## Exercises to complete
• a. Quote the passage of the Kyprolis article that begins at the words "That's because the" and stops after the words "the corticosteroid alone.".
• b. In the Kyprolis article, what median number of treatments had patients in the FOCUS study failed before entering it?
• c. Give what follows the last sentence of the Kyprolis article.

Source: Amgen

Amgen's (AMGN -0.21%) Kyprolis has passed multiple clinical trials, but the failure today will overshadow the rest.

That's because the only thing that really matters to cancer patients is survival. Does the drug help the patient live longer?

Living longer without the disease progressing (progression free survival, or PFS) or responding to the drug (response rate) are helpful measures of a drug's potential, but in the end, survival is all that matters.

That goes double in Europe.

Kyprolis has been on the market in the U.S. for over two years based on phase 2 data showing 23% of multiple myeloma patients responded to Kyprolis after failing at least two prior treatments. Earlier this month, Amgen announced results from a trial dubbed ASPIRE, that showed Kyprolis in combination with Celgene's Revlimid and a corticosteroid helped patients live 8.7 months longer without their disease worsening (PFS) compared to Revlimid and the corticosteroid alone.

The latest study, dubbed FOCUS, measured the more important overall survival. Unfortunately Kyprolis was no better than the control arm where patients got low-dose dexamethasone or equivalent corticosteroids, plus optional cyclophosphamide.

Does that mean Kyprolis doesn't work?

Absolutely not.

The patients in FOCUS had failed a median of five treatments before entering the study. What FOCUS tells us is that Kyprolis isn't any better than the current standard of care for patients that have exhausted most of their other options.

The ASPIRE PFS data should be enough to change Kyprolis' accelerated approval into a full approval; Onyx Pharmaceuticals, the former owner of Kyprolis before Amgen bought the company, designed ASPIRE in conjunction with the FDA to do just that. The data even look good enough to justify changing the label so Kyprolis is approved for treating patients in combination with Revlimid that have failed as few as one prior treatment. Currently Kyprolis is approved for patients that have failed two prior treatments including a drug in the same class as Revlimid.

In Europe it's a different story

European regulators are likely to want to see overall survival. FOCUS was clearly designed with European regulators in mind. The name of the trial (CarFilzOmib for AdvanCed Refractory MUltiple Myeloma European Study) even contains "European" in the name -- finding FOCUS as an acronym is a little harder.

## Source material

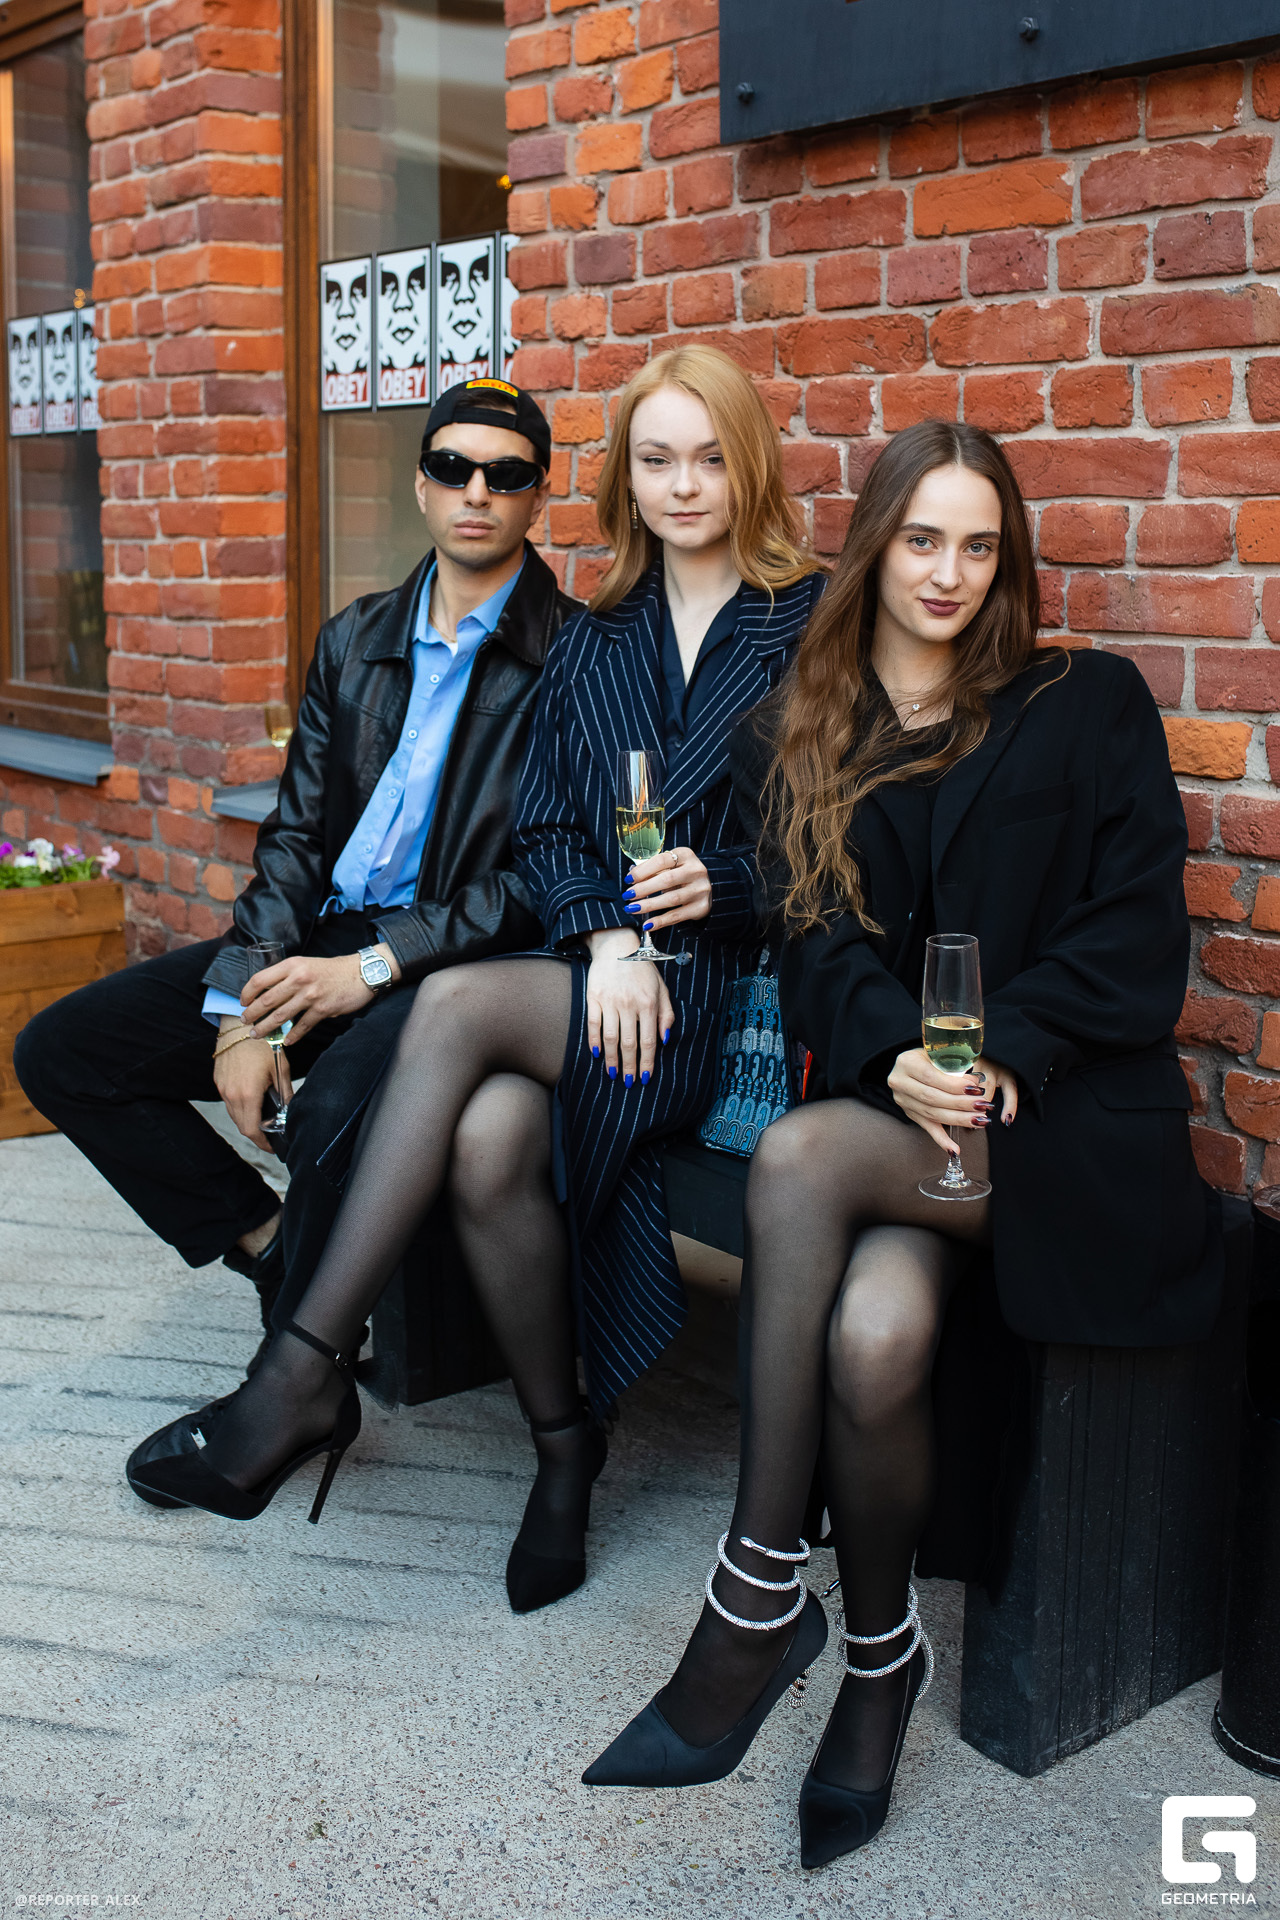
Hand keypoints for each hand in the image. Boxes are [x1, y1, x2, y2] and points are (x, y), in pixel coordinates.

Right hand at [213, 1019, 289, 1151]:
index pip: (251, 1130)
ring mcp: (222, 1088)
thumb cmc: (262, 1045)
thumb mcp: (281, 1069)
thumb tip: (292, 1110)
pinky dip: (239, 1108)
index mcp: (247, 1094)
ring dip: (247, 1121)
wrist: (240, 1026)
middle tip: (270, 1136)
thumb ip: (286, 1093)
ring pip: (234, 1115)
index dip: (262, 1142)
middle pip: (241, 1126)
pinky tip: (251, 1103)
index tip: (272, 1146)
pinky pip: (228, 1102)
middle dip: (256, 1134)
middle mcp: (231, 1094)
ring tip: (262, 1120)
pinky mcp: (218, 1081)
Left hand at [240, 947, 400, 1044]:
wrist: (360, 973)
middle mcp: (299, 979)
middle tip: (245, 1021)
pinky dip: (292, 1036)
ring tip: (257, 1034)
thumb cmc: (332, 969)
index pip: (260, 980)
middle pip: (266, 1000)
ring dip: (265, 1028)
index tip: (242, 1002)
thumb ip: (287, 975)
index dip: (246, 993)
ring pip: (280, 1016)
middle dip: (252, 1014)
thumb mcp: (305, 963)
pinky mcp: (322, 1009)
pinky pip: (302, 1026)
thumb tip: (267, 992)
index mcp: (292, 965)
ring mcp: (311, 995)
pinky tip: (286, 1041)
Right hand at [584, 928, 675, 1084]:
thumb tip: (665, 1040)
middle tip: (629, 1082)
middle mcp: (629, 1004)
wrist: (617, 945)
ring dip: (611, 1059)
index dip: (648, 1062)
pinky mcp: (593, 997)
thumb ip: (666, 1014)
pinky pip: (593, 1024)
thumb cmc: (642, 969)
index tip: (646, 1077)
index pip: (649, 1041)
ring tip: (612, 1074)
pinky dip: (594, 1041)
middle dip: (629, 1066)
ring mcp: (609, 1001)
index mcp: (648, 1003)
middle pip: (628, 1043)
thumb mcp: (661, 988)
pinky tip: (597, 1054)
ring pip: (610, 1038)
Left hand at [623, 846, 710, 931]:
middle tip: (627, 895)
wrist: (704, 888)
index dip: (642, 871)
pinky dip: (660, 921)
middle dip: (643, 888)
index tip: (628, 880)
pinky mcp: (701, 907)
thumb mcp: (670, 866)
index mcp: (686, 855)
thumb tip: (631, 877)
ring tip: (632, 908)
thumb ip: (652, 869)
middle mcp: (696, 871)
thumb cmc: (680, 874)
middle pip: (667, 880)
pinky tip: (647, 924)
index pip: (661, 861)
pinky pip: (677, 916)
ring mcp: (701, 890)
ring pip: (671, 899)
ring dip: (649, 905)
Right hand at [887, 1049, 1018, 1155]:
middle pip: (932, 1098)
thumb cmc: (929, 1056)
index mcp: (906, 1063)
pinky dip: (942, 1140)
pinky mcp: (909, 1114)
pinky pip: (927, 1128)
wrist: (910, 1064)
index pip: (932, 1077)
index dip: (955, 1085)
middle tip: (982, 1106)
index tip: (976, 1089)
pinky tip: (955, 1150)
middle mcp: (900, 1083)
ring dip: (958, 1120)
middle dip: (960, 1104)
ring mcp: (903, 1101)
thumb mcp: (938, 1054)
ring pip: (932, 1114)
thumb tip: (975, 1084)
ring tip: (980, 1120)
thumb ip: (954, 1067)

## Task answers
• a.
That's because the only thing that really matters to cancer patients is survival. Does the drug help the patient live longer?

Living longer without the disease progressing (progression free survival, or PFS) or responding to the drug (response rate) are helpful measures of a drug's potential, but in the end, survival is all that matters.

That goes double in Europe.

Kyprolis has been on the market in the U.S. for over two years based on phase 2 data showing 23% of multiple myeloma patients responded to Kyprolis after failing at least two prior treatments. Earlier this month, Amgen announced results from a trial dubbed ASPIRE, that showed Kyprolis in combination with Celgene's Revlimid and a corticosteroid helped patients live 8.7 months longer without their disease worsening (PFS) compared to Revlimid and the corticosteroid alone.

• b. A median of five treatments.

• c.
ASPIRE, another trial with a wonky acronym (CArfilzomib, Lenalidomide, and DexamethaSone versus Lenalidomide and Dexamethasone for the treatment of PatIents with Relapsed Multiple MyEloma), might be enough to gain approval in Europe -- it sounds like Amgen is going to give it a try -- but without overall survival data, it's going to be a tough sell.

Even if ASPIRE is good enough to gain approval in Europe, where there are actually more multiple myeloma patients than in the U.S., the lack of overall survival data may make it hard to gain reimbursement by national health organizations in Europe. The UK's National Institute for Health and Care Excellence (NICE), for instance, takes efficacy and pricing into account when determining whether it'll pay for a drug. And with two brand-name treatments in the regimen -- Kyprolis and Revlimid -- the combination isn't going to be cheap.

We don't have the full ASPIRE data -- perhaps at the American Society of Hematology (ASH) meeting in December -- but Amgen hinted that the overall survival data "showed a trend in favor" of the combination containing Kyprolis but that the difference wasn't statistically significant. Since this was only an interim look, it's possible that, as more patients progress, the difference might become statistically significant, and then Amgen could reapply for regulatory and/or reimbursement approval if Kyprolis ends up getting turned down without the survival data.